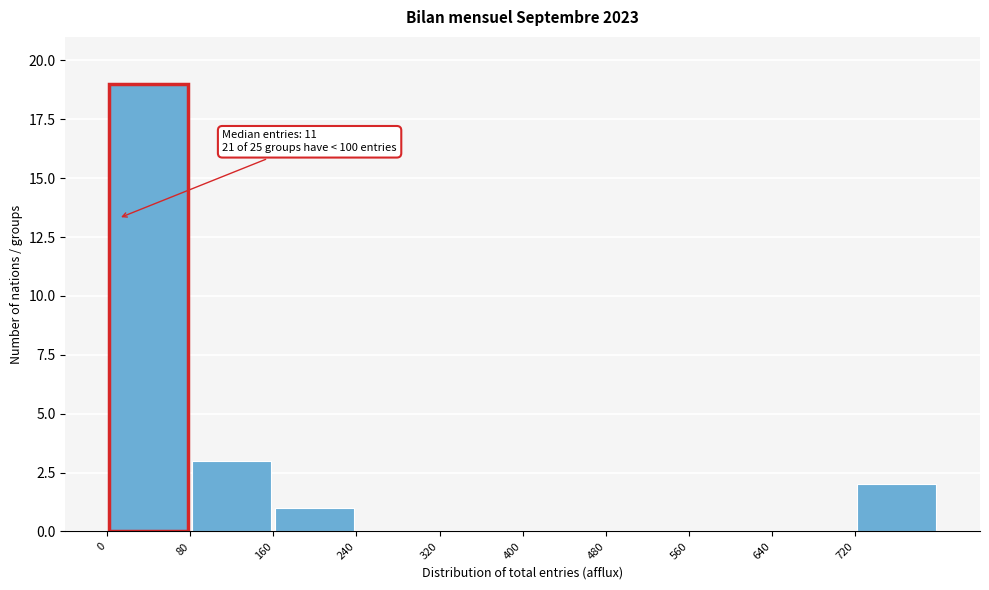

Over which range of the x-axis is the bar tallest?

0 to 80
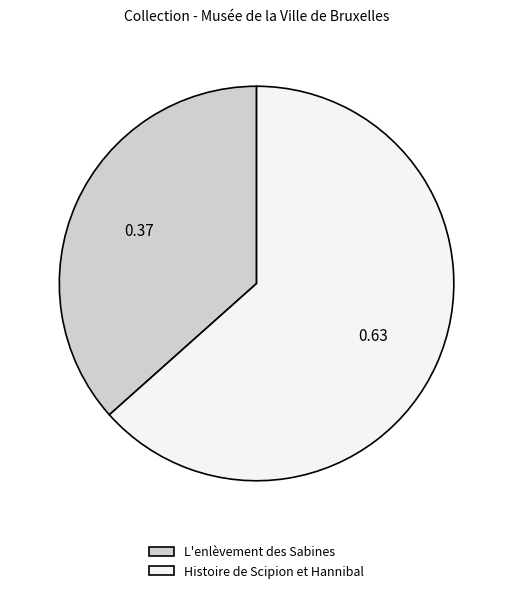

What is the smallest slice in the pie chart?

L'enlèvement des Sabines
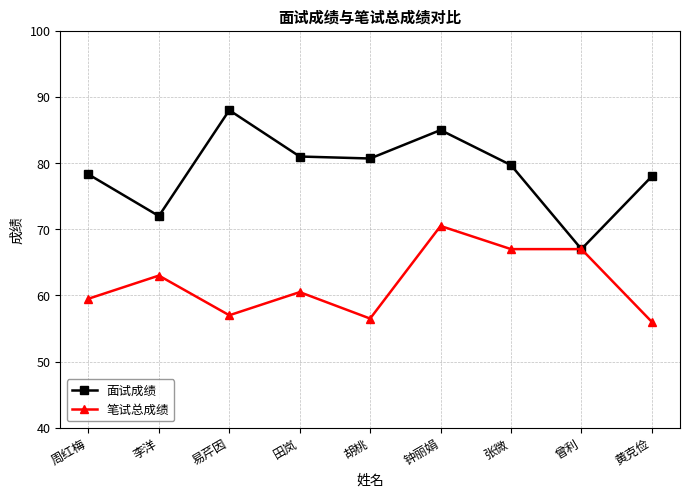

Is it true that 面试成绩 equals 34.0 at 曾利?

False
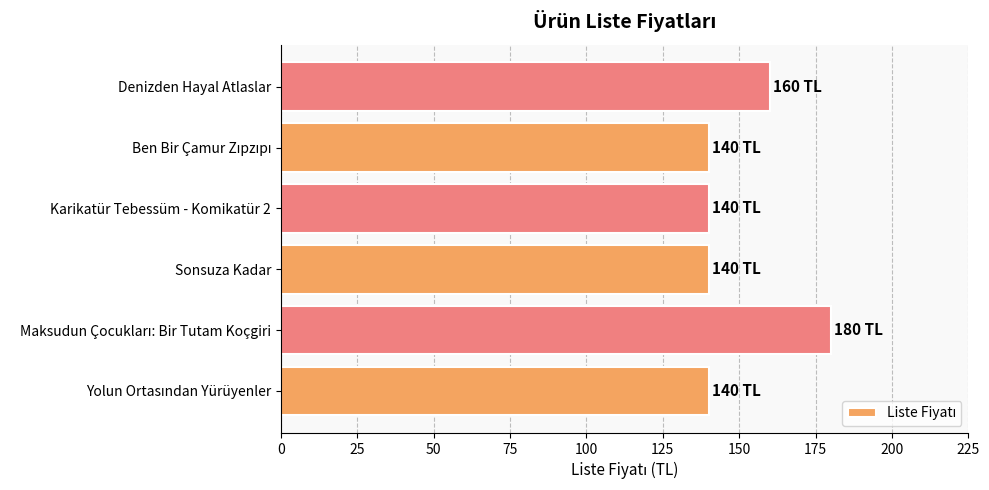

What is the difference between the second highest and second lowest values?

20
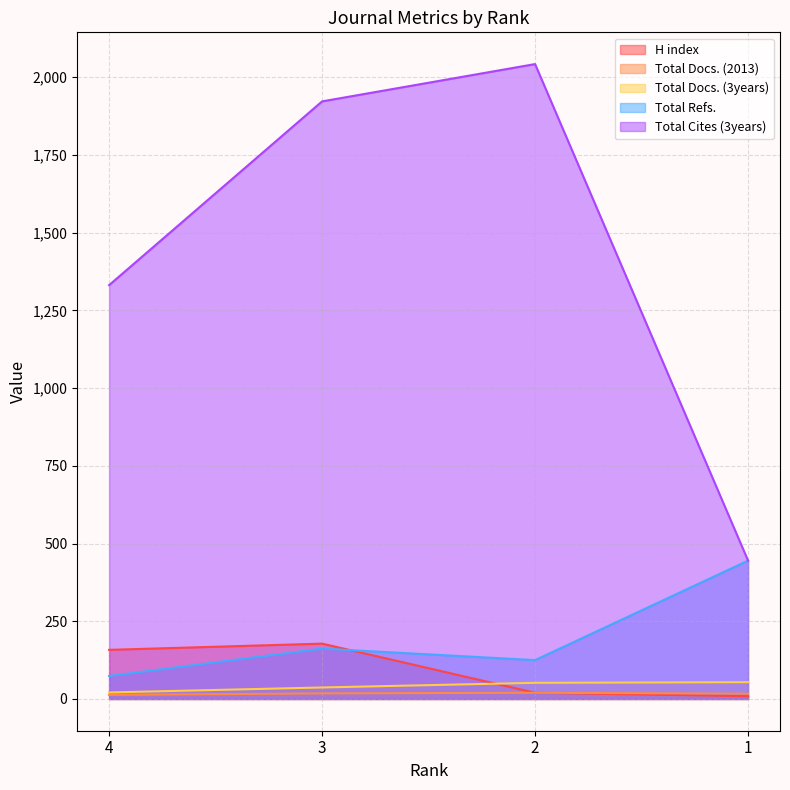

At which label does Total Cites (3years) reach its minimum?

1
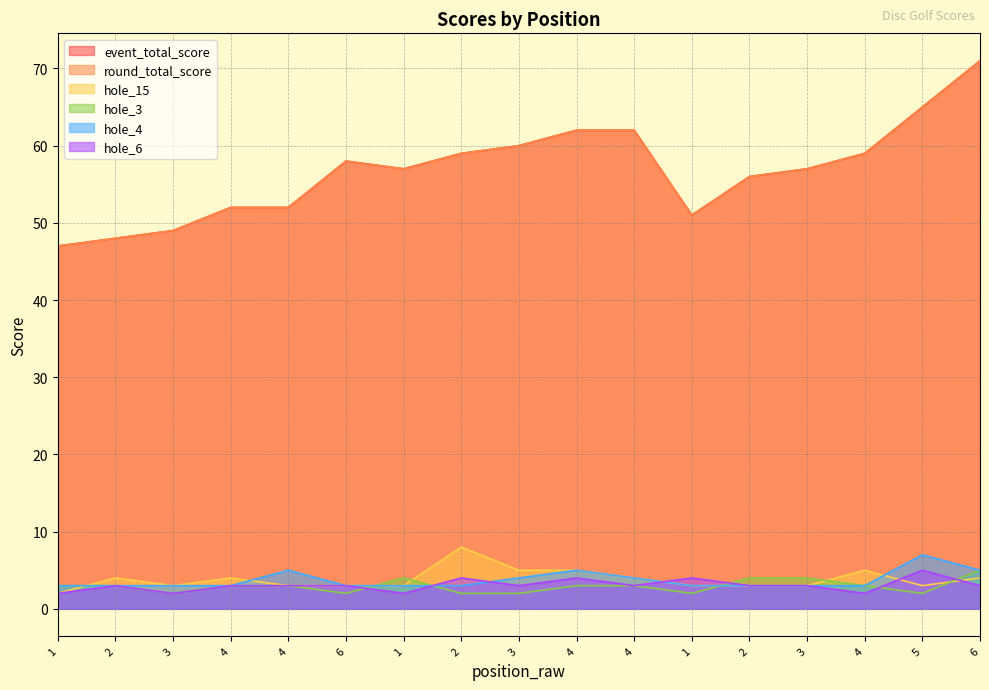

What is the label of the 16th point from the right?

2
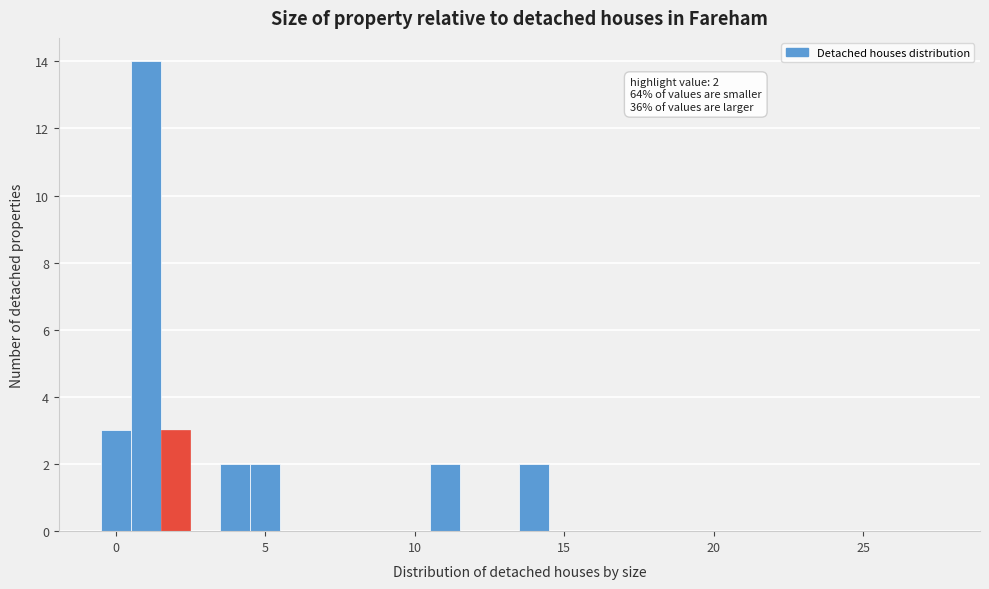

Around what value on the x-axis is the tallest bar? Give the approximate position of its centre, as read against the axis.

1.0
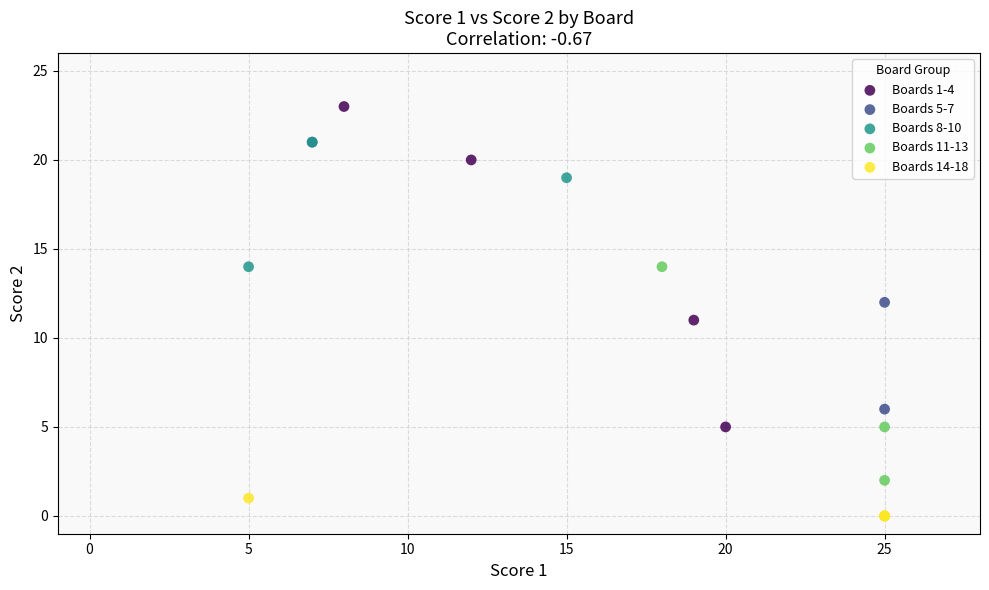

Which series reaches the maximum Y coordinate?

Boards 1-4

::::::::

→ **Task brief**
Starting with the line containing "What is the difference" and going on through the end of the lines, rewrite them with "label" replaced by "category" and nothing else changed, leaving out the pictures.

→ **The answer**
What is the difference between the second highest and second lowest values?

20

At which category does Total Cites (3years) reach its minimum?

1

What is the category of the 16th point from the right?

2

Around what value on the x-axis is the tallest bar? Give the approximate position of its centre, as read against the axis.

1.0

Which series reaches the maximum Y coordinate?

Boards 1-4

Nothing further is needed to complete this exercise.